Grief is always stressful for friends and family. But preparing for end of life can help them to cope with sorrow and mourning. It helps when the wishes of our beloved family members have been discussed and taken into account, and there has been some relief in their last days and passing.
Attention must be paid to carers’ problems and needs, as well. Supporting a person at the end of life can be complex. Carers are part of the team supporting a person with Parkinson’s disease – but on the other hand, they may need support themselves. That’s why end of life management should involve caregivers, to help improve quality of life and satisfaction of the whole family.
When saying goodbye to a close family member, it is important to feel that everything was done in their favour in the last days and years.
Need to know
Dr Pille Taba is a neurologist with a subspeciality in movement disorders, including Parkinson’s disease, based in Estonia.
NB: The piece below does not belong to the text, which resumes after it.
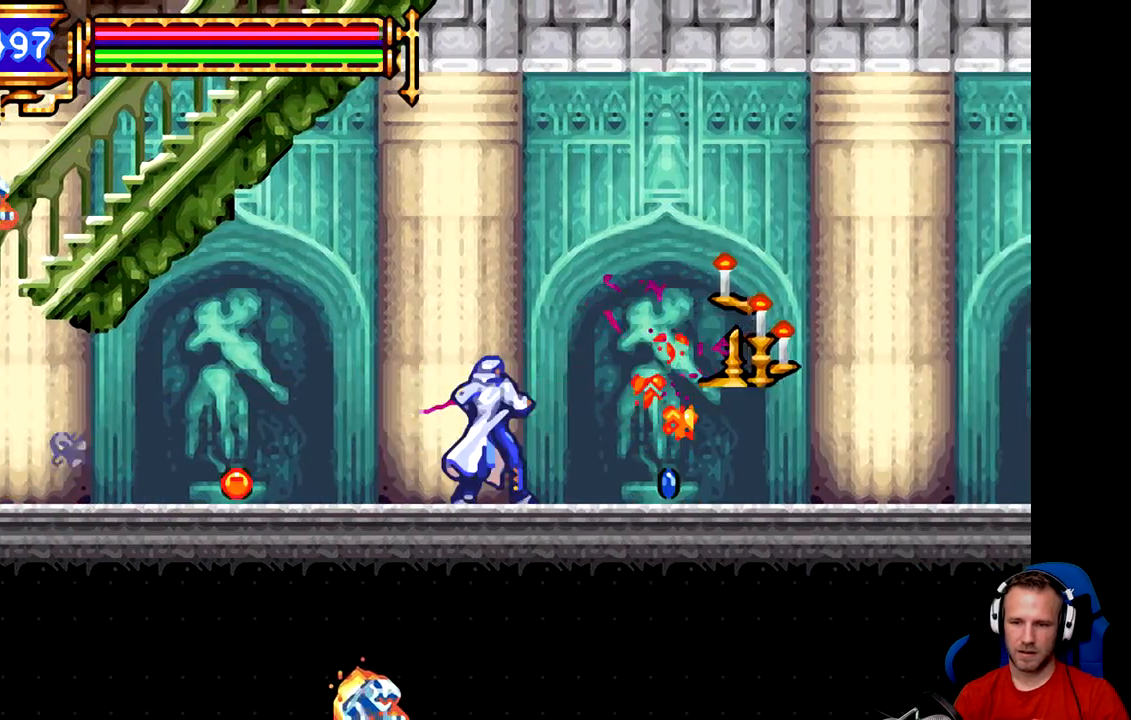
{"buttons": [], "left_stick": "right", "events": []}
She is head of the Department of Neurology and Neurosurgery at the University of Tartu, Estonia, and President of the Estonian Society of Neurologists and Neurosurgeons. For many years, she has been involved in academic research, while also teaching students and treating people with Parkinson’s disease. In addition to arranging a Parkinson’s disease clinic with multidisciplinary team management and taking part in EPDA initiatives, she helped to found the Estonian Parkinson’s Association in 1994, which now has several local branches in the country. In September, she will become chair of the European Section of International Parkinson and Movement Disorder Society.
Palliative care and Parkinson’s disease
The aim of palliative care is to improve quality of life for a person with Parkinson’s disease, along with their family members and carers. As a holistic approach to treatment, palliative care aims to address emotional, psychological and spiritual needs while supporting a patient’s control and choice over certain aspects of care. Anyone at any stage of an illness can receive palliative care, but it is particularly important towards the end of life.